Wo wir doch ohnehin nichts mehr zu melden haben. Volvo ließ gerade den ersten elektronisch gekoppelten Konvoi erfolgreich über Spaniens Autobahn fahren im Zuge eines von der EU geförderten Mobilitätsprojektes namens SARTRE. Ziel: Der aktuelle Vordermann lenkt, der Rest liest Zeitung oder versinkt im Internet.

Zurück zum Kernthema: Die Autoindustrie schafft Autos wie den BMW 5er GT, die so konzeptionell sind, dass man nicht weiß, wie sie eigentlich wirklich aussehen. Man muss sich mit durchdachten Mobilitätskonzepten auseinandersetzen, um sich dann möglicherweise mit Wolfgang Joop in einer Zielgruppe zu finden.

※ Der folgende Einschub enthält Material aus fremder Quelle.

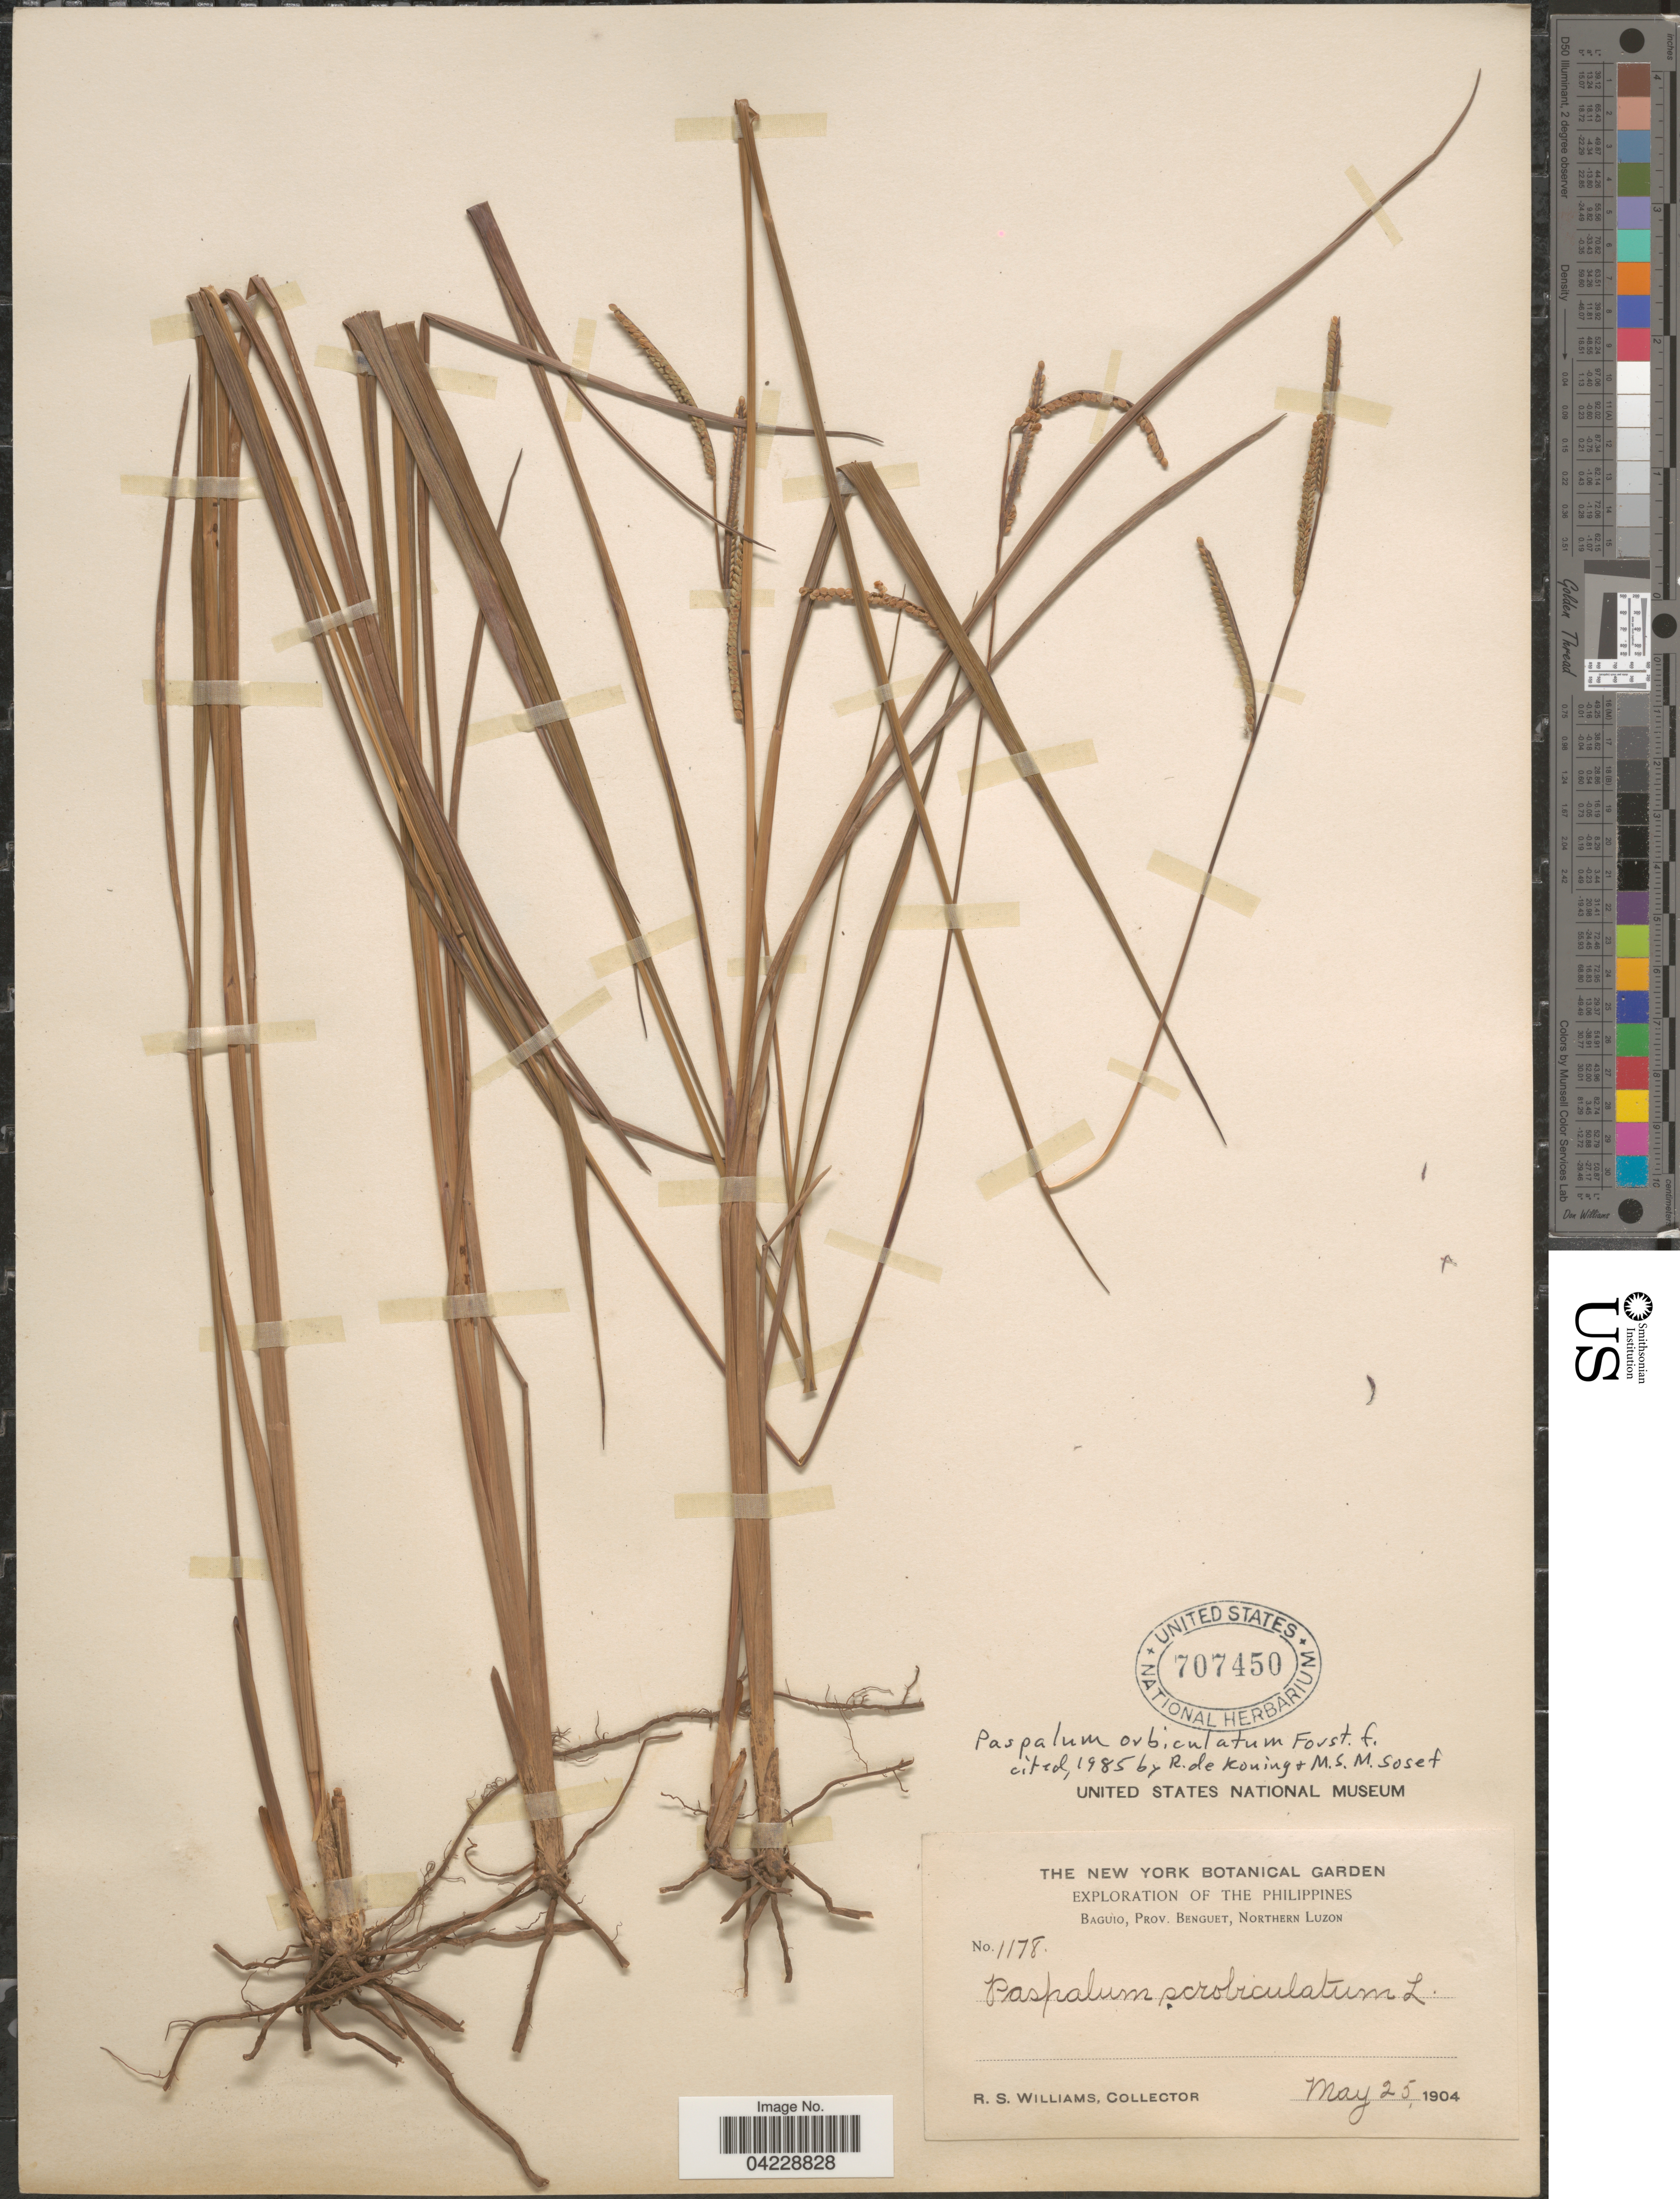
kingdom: Plantae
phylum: Tracheophyta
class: Liliopsida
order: Poales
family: Poaceae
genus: Paspalum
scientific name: Paspalum orbiculare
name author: G. Forst.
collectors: R. S. Williams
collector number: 1178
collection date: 1904-05-25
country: Philippines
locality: Exploration of the Philippines. Baguio, Prov. Benguet, Northern Luzon.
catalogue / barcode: US 707450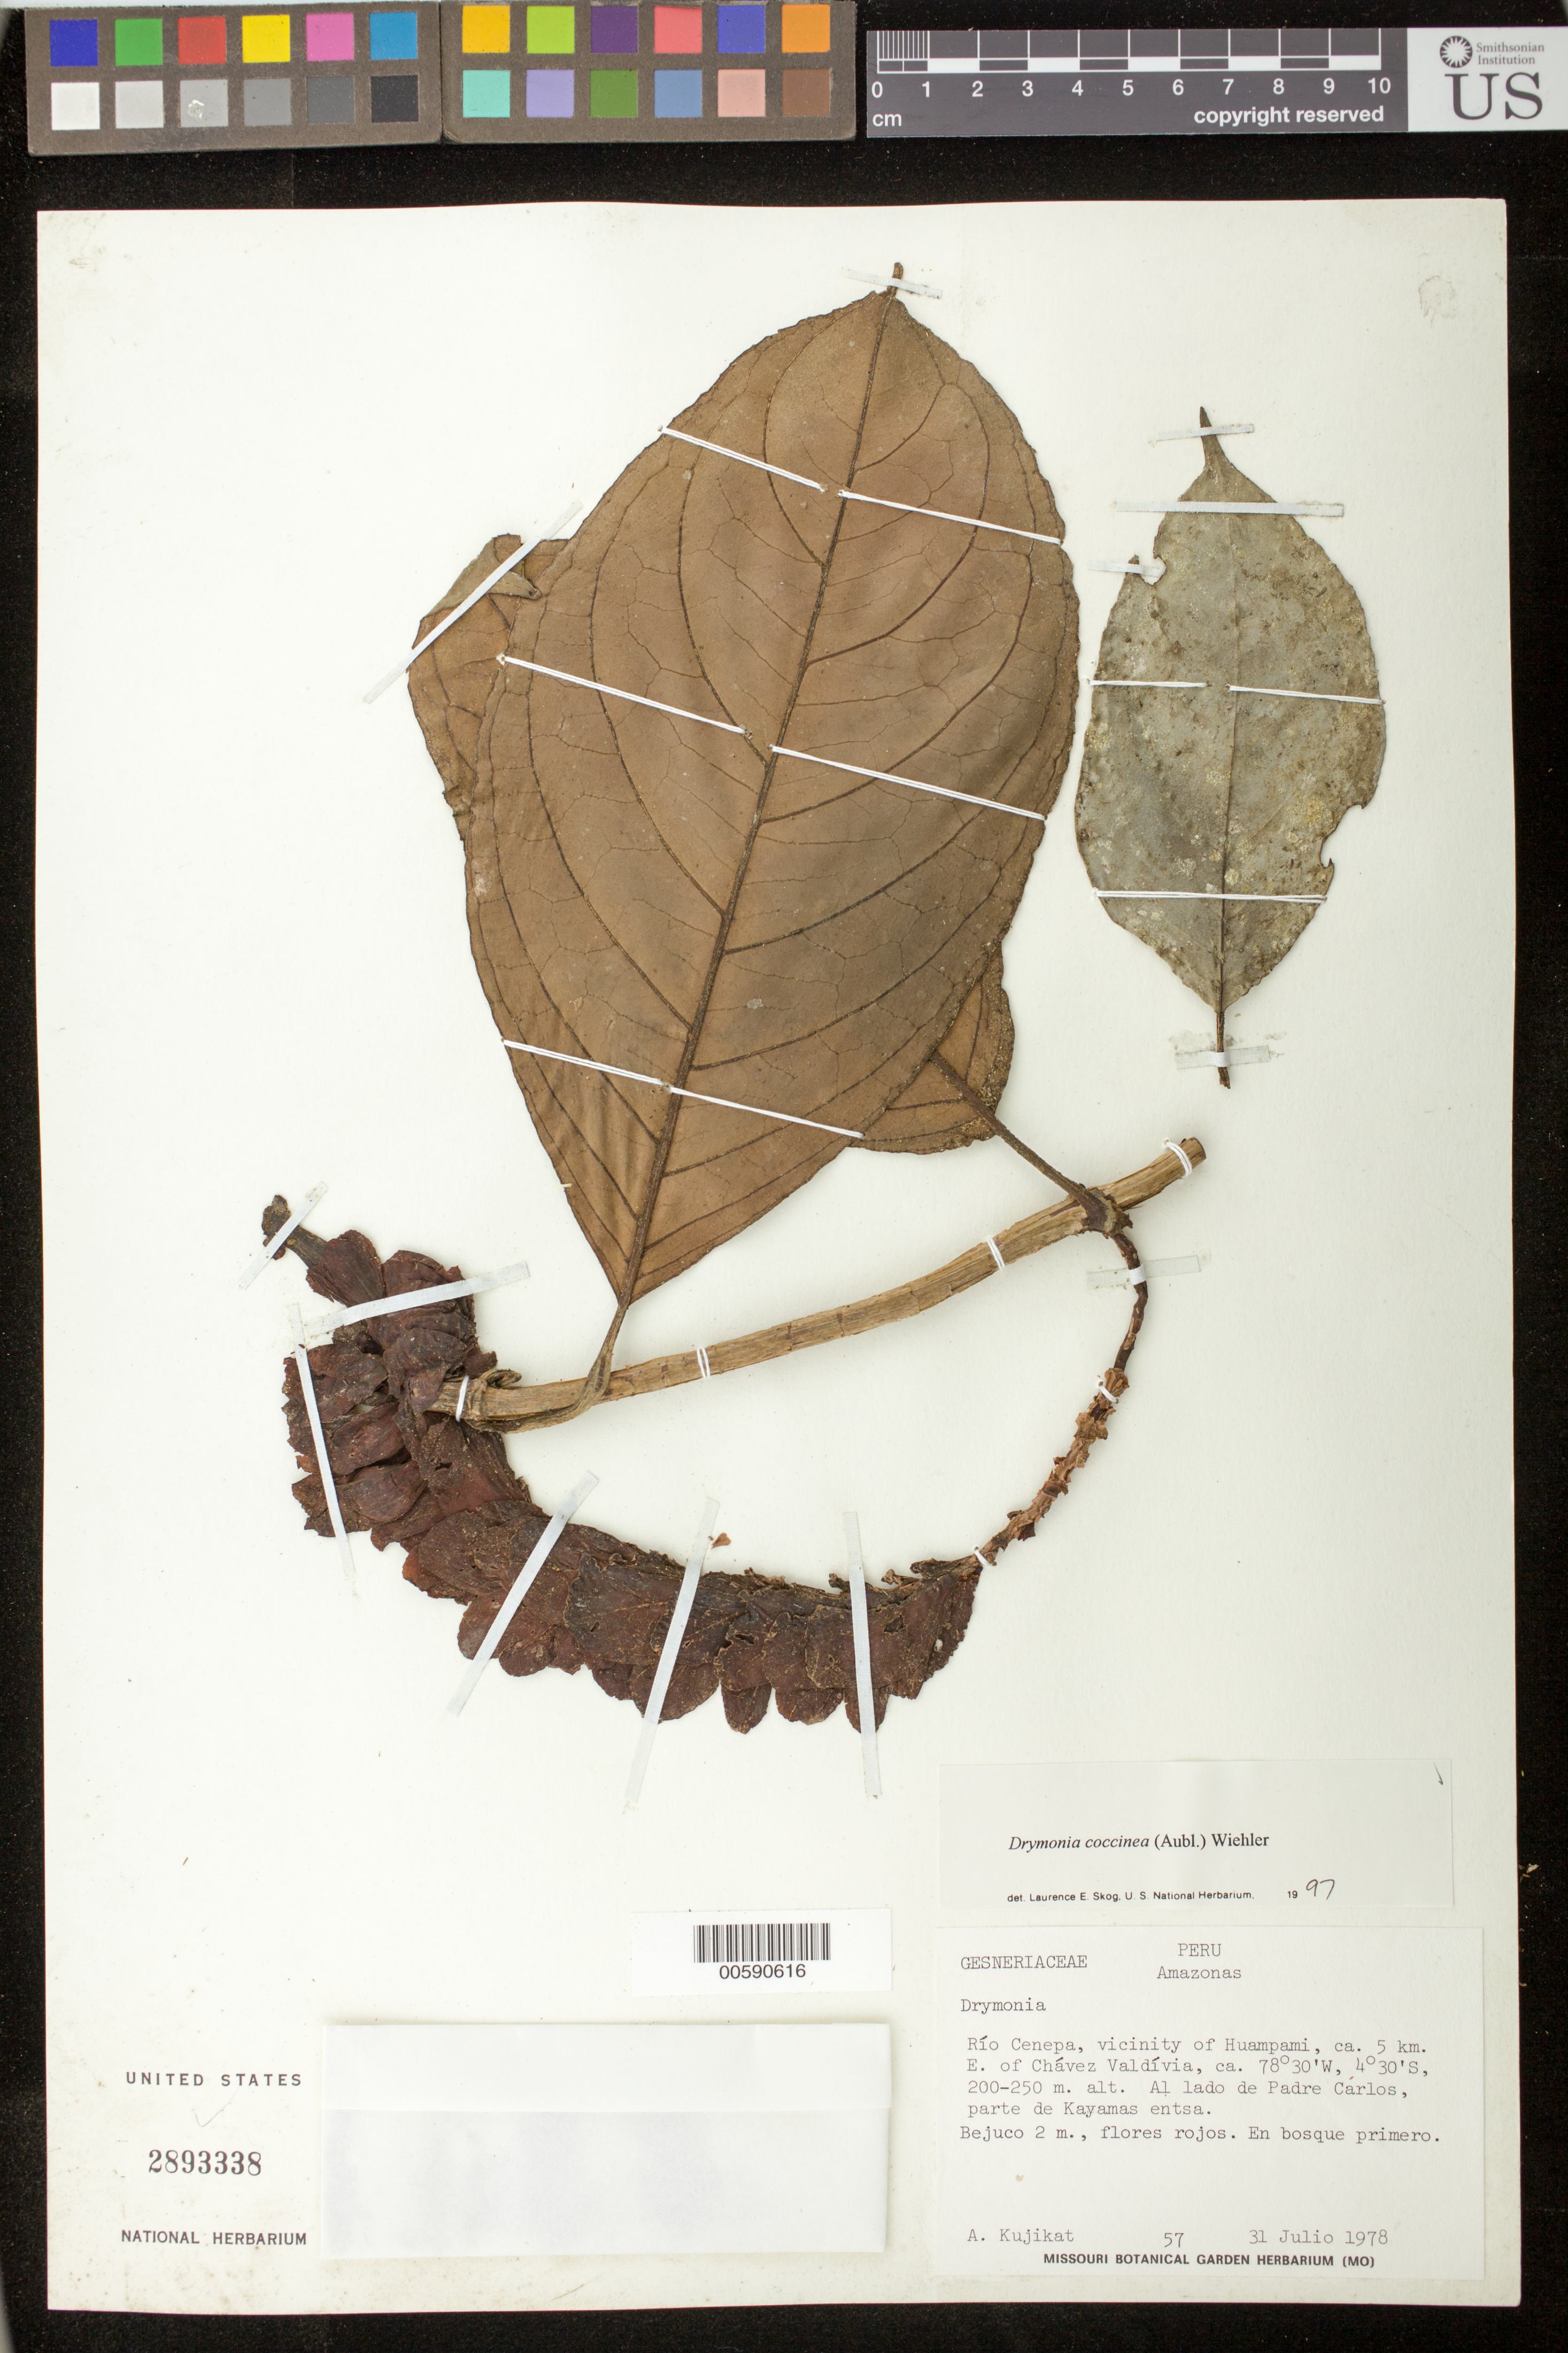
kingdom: Plantae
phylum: Tracheophyta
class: Magnoliopsida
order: Lamiales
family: Gesneriaceae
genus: Drymonia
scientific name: Drymonia coccinea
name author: (Aubl.) Wiehler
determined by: Skog, Laurence E.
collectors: A. Kujikat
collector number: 57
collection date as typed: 31 Jul 1978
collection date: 1978-07-31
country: Peru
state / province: Amazonas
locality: Río Cenepa, vicinity of Huampami, ca. 5 km E of Chávez Valdívia; al lado de Padre Carlos, parte de Kayamas entsa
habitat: En bosque primario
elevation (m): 200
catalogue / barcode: US 2893338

Nach oben hin wird alles kompliziert, doch unten zu, wo die echten Herausforderungen und die junge Einsteigerkundschaft warten, traut sich keiner was. Einfache, billige Blechautos würden an NCAP-Tests scheitern, große Entrüstung würde sie vollends vernichten. Wir sind alle präsumtive Unfalllenker, das müssen wir uns genauso gefallen lassen wie den stillen Verdacht des Ladendiebstahls, dem wir ausgesetzt sind, sobald wir einen Sensorbügel passieren müssen.

Würden wir uns heute als Jugendliche noch so für Autos begeistern wie damals im Prä-Golf, als fahrbarer Schrott größte Faszination ausübte? Liegen heute Schönheit, Wahrhaftigkeit und wahre Leidenschaft im Restaurieren, Pflegen und Fahren von Classic Cars und Oldtimern? Für viele gewiss. Doch sobald der erste feuchte Modergeruch hinter grindigen Fußmatten aufsteigt, der Schraubenzieher im rostigen Holm verschwindet, mag man sich wieder nach einem modernen Opel GT sehnen, nach einem Honda S2000 (hoppla, den gibt es ja auch nicht mehr) oder wenigstens nach einem Mazda MX-5 oder Subaru BRZ/Toyota GT 86. Immerhin.

 

Autoindustrie Entwicklung Toyota GT 86

 

Symptomatisch für ein neues Aufbegehren gegen zu viel Marketinggelenktes, zu viel Bevormundung, zu viel Weltverbesserungstechnik und zu viel Elektronik sind Low-Key-Veranstaltungen, wie sie die Autorevue schon längst vorexerziert hat mit dem Spaßrennen WINTERHEIZEN 2006 ff., oder wie es jetzt so gelungen ablief beim Schrottauto-Marathon „24 Stunden Nordring“, nachzulesen ab Seite 102 in diesem Heft. Neuer Spaß mit altem Schrott.

Dass wir auch den neuen Maseratis, Bugattis, Camaros und SLK 55 AMGs trotz aller notwendigen Grundsatz-Kritik immer noch mit Freude und Begeisterung begegnen können, dafür ist ebenfalls dieses Heft ein schlagender Beweis. Aber die Zeiten, als man ­Größer, Teurer, Stärker als nicht weiter hinterfragten Überlegenheitsbeweis abfeiern konnte, sind garantiert vorbei.